The scenery quickly changed into a patchwork of lush rice paddies. Each interjected by clumps of palms and stilted wooden huts. The road was sealed but visibly lumpy which made the bus ride feel like a tube train going down stairs. As we approached a column of black smoke in the distance I found out why. A team of five men were widening a section of road by hand; all they had were shovels, rakes and the kind of roller that’s commonly found in the tool shed of a local cricket club.

A barrel of tar was partly encased by flaming tires to melt it for application. This gave off an acrid smoke yet all the men had for protection was cloth tied over their mouth and nose.
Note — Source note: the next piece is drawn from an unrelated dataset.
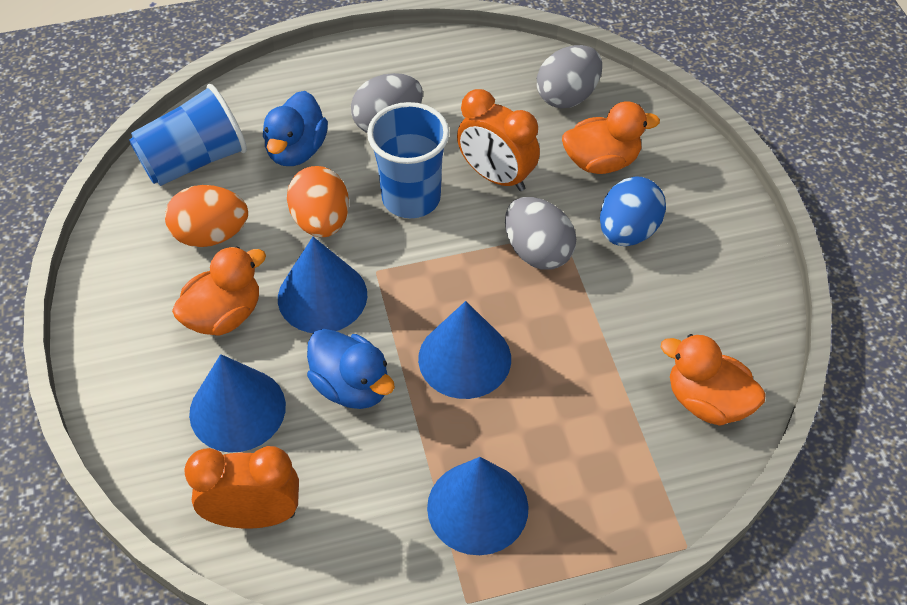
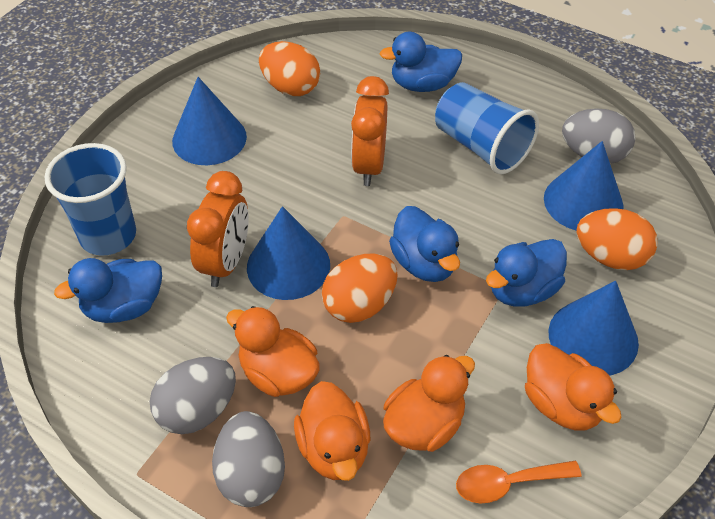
blue duck: [263,91,328,166] [307,329,395,409] = 2 -> [54,258,162,323] [380,32,462,92] [389,206,460,282] [486,239,567,307] = 4
blue egg: [600,176,666,246] = 1 -> none = 0
orange duck: [172,246,266,336] [562,101,660,174] [661,334,766,426] = 3 -> [226,306,320,397] [294,381,370,481] [383,355,475,452] [525,343,622,431] = 4
orange egg: [165,185,248,247] [287,166,349,237] = 2 -> [259,41,320,96] [322,253,398,323] [576,208,658,270] = 3
orange spoon: none = 0 -> [456,461,581,504] = 1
It took all day to cover the 400 miles to Mandalay leaving me tired and hungry. I found one of the city’s vibrant markets which at night occupy closed sections of city streets. I sat at a long bench beside a food stall and was handed a bowl of stewed goat and rice. I copied the local diners by adding a range of unfamiliar vegetables from pots that lined the bench. Obviously a novelty, I was treated with curiosity and repeatedly served different dishes to try. To their delight I enjoyed it all. The goat was especially tender and I left with my stomach leading the way back to my guesthouse. The next day I made my way to Mandalay Hill to take in its commanding vistas of the otherwise flat city. A large golden Buddha watches over the city from the top, its arms outstretched towards the city fort. The long, square fort was once the royal centre of Burma and protected the Royal Palace until it’s destruction in WW2. The high teak battlements and wide moat now serve to house a replica palace alongside army barracks. This isn’t all that’s changed in Mandalay. Unlike Rangoon, the colonial footprint has been replaced by ugly Chinese style blocks. Traditional wooden buildings have also disappeared in the flood of crude concrete and metal.

To get a feel for how things were I visited the U Bein Bridge which was just a short ride out of town.
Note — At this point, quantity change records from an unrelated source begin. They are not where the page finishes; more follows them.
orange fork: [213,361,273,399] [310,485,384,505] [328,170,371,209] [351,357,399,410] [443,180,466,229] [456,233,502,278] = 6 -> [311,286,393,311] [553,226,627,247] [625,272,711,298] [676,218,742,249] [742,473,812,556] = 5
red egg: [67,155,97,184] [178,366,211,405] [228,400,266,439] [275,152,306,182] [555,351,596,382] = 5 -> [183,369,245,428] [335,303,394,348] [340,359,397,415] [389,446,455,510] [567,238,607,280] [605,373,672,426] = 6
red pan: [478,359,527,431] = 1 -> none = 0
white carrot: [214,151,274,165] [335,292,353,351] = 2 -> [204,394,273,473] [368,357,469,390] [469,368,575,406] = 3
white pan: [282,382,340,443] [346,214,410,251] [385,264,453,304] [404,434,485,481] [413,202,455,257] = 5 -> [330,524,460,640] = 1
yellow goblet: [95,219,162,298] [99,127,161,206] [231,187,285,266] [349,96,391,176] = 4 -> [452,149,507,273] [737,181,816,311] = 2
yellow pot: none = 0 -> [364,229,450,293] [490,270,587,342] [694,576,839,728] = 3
Simple teak trunks rise out of the river to support almost a mile of undulating boards. As the sun descended over the paddy fields it set them on fire with a dazzling blaze of crimson tones. A bus load of elderly Germans were snapping away from boats on the river. I joined a group of novice monks who were sat on the bridge in quiet contemplation.

My first few days in Burma had opened my eyes to its treasures. A glorious heritage and proud people remain in a bubble. Detached from the world by a reclusive regime, uncertain of its’ future. I felt privileged to experience this country and had only scratched the surface by the end of my visa.